И так они шли не спеша вдоль железнодорожной линии. Редкий час выдался. Облегчённо, как протяжный вздох, замирал умиротворённый конец дня той предосенней поры. Казалось бы, ни лесов, ни рек, ни полей в сарозеках, но угасающее солнце создавало впечатление наполненности степи благодаря неуловимому движению света и тени по открытому лику земли. Смутная, текучая синева захватывающего дух простора возвышала мысли, вызывала желание долго жить и много думать…

— Слушай, Едигей, — заговорил снова Абуталип, вспомнив о том, что мысленно отложил и к чему должен был вернуться при случае. — Давно собираюсь спросить. Птица Доненбай. Как ты думаешь, наверно, есть такая птица в природе, которая так и называется — Доненбай. Тебе не приходилось встречать такую птицу?

— Так это же легенда.

— Понимаю. Но часто бывает, когда легенда подтверждается былью, тем, что есть в жизни. Ну вот, например, есть такая птица иволга, которая у нас в Семиречье целый день распевает в горных садах и всё спрашивает: "Кто мой жених?" Так тут просто игра, созвучие. И есть сказка об этом, почему она так поёт. Вот я и думаю: нет ли такого созвучия и в этой истории? Может быть, существует в степи какая-то птица, которая кричит что-то похожее на имя человека Доненбай, и потому она оказалась в легенде?

— Нет, не знаю. Не думал об этом, что так, — засомневался Едигей.Однако сколько уже езжу по здешним местам вдоль и поперёк, но такой птицы не встречал. Должно быть, её и нет.

— Возможно, — задумчиво отозвался Абуталип.

— А что, если нет такой птицы, так, выходит, всё это неправда? — обеспокоился Едигей.

— Нет, почему же. Потому и стоит кладбище Ана-Бейит, и что-то здесь было. И ещё я думаю почему-то, что такая птица есть. И её кто-нибудь когда-нибудь встретит. Для детей я так и запишу.
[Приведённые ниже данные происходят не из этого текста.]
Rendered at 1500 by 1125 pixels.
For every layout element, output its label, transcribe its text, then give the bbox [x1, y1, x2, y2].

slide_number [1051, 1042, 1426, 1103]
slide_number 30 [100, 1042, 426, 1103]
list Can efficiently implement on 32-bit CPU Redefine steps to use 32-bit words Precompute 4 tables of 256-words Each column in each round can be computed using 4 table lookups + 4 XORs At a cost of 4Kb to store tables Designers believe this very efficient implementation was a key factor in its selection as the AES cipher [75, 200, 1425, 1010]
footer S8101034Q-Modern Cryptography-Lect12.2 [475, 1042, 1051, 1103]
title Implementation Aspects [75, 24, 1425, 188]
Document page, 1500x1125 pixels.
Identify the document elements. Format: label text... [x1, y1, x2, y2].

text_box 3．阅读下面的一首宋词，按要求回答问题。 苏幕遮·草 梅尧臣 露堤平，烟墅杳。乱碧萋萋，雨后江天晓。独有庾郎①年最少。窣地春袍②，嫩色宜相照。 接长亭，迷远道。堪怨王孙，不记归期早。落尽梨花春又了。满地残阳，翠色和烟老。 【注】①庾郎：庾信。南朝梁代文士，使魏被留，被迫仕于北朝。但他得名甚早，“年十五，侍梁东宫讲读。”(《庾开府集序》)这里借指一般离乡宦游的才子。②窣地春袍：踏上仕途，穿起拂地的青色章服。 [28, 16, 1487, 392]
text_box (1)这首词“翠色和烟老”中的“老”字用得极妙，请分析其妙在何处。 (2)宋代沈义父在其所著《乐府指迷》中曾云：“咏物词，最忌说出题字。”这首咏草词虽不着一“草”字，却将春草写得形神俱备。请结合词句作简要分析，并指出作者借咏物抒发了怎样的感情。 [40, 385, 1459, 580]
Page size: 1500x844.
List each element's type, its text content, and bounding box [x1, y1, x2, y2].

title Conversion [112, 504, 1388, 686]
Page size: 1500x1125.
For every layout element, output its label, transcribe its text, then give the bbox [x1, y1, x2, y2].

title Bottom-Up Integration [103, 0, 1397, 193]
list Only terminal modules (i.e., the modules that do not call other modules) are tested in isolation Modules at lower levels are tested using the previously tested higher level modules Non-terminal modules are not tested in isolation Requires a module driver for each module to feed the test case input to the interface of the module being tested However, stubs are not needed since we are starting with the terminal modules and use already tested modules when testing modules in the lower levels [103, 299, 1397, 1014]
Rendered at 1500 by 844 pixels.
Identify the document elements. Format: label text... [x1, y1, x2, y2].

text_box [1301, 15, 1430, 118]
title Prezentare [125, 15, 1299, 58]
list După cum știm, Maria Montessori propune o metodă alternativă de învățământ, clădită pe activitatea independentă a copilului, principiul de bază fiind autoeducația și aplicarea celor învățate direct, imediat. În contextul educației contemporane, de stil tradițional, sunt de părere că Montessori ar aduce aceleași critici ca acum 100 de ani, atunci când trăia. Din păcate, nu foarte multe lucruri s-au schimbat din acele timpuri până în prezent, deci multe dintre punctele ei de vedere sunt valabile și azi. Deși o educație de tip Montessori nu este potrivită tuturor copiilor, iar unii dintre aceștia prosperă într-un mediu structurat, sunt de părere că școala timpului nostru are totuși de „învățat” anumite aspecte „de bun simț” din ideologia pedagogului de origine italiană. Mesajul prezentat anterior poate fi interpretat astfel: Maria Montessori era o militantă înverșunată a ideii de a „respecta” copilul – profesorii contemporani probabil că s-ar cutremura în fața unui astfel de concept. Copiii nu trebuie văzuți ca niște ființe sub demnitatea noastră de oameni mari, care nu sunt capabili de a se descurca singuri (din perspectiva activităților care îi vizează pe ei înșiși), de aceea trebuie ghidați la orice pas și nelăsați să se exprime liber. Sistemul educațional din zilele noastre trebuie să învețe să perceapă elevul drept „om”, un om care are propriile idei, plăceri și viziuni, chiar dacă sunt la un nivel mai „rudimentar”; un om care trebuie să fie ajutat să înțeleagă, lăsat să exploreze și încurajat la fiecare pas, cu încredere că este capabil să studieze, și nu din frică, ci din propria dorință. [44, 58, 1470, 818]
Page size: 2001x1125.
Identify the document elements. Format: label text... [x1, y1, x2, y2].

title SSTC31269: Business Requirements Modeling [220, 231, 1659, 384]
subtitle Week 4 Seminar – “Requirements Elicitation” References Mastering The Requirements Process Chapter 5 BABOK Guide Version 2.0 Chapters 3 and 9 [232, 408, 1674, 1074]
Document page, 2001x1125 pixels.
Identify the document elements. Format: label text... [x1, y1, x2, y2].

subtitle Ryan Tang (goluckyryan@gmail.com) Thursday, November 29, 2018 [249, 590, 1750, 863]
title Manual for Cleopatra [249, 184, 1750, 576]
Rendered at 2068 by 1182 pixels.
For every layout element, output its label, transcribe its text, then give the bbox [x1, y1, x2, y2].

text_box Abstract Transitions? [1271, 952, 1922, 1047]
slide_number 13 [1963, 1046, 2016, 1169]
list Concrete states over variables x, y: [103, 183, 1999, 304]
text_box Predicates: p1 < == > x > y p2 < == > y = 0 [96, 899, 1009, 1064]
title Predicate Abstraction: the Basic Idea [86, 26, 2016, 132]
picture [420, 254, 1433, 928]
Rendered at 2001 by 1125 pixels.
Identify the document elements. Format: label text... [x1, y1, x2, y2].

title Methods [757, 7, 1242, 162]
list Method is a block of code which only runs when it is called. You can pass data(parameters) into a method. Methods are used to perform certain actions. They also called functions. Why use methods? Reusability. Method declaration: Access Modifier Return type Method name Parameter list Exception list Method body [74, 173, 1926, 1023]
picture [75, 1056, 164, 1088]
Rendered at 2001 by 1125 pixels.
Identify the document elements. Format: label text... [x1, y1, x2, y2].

— Ну, если для детишек, — неуверенно обронил Едигей, — тогда можно…

На памяти Буранного Едигея только два человека в своё время записывали сарозекскую легенду о Найман-Ане на бумагу. Вначале Абуталип Куттыбаев записал её для своих детей на те времена, когда они подрастут, это было в конце пятьдесят второго года. Рукопись та пропала. Сколько горя пришлось натерпеться после этого. До того ли было! Несколько лет спустя, году в пятьдесят седьмом, записал её Елизаров Афанасий Иванович. Теперь его нет, Елизарова. А рукопись, кто его знает, наверно, в его бумагах осталась в Алма-Ате… И тот и другой записывали её главным образом из уст Казангапа. Едигей присутствовал при том, но больше в качестве подсказчика-напоминателя и своего рода комментатора.

"Вот тебе и годы! Когда всё это было-то, бог ты мой!" — думал Буранный Едигей, покачиваясь между горбами укрытого попоной Каранара. Теперь он вёз самого Казангапа на кладбище Ана-Бейит. Круг как бы замыкался. Сказитель легенды теперь уже сам должен был обрести последнее упокоение на кладбище, историю которого хранил и передавал другим.

"Остались только мы — я и Ана-Бейит. Да и мне скоро предстоит прибыть сюда. Место своё занять. Дело идёт к этому", — тоскливо размышлял по пути Едигей, всё так же возглавляя на верблюде странную похоронную процессию, следовавшую за ним по степи на тракторе с прицепом и на замыкающем колёсном экскаваторе "Беларусь". Рыжий пёс Жолбарс, самовольно примкнувший к похоронам, позволял себе находиться то в голове, то в хвосте процессии, то сбоку, а то и отлучался ненадолго… Хвост он держал по-хозяйски твёрдо и по сторонам поглядывал деловито…

Солнце уже поднялось на макушку, полдень вступал. До кладбища Ана-Бейит оставалось не так много…

VIII

И всё-таки конец пятьдесят второго года, вернее, вся осень и зима, вступившая, правда, с опозданием, но без метелей, были, пожалуй, наилучшими днями для тогдашней горстки жителей разъезда Боранлы-Буранного.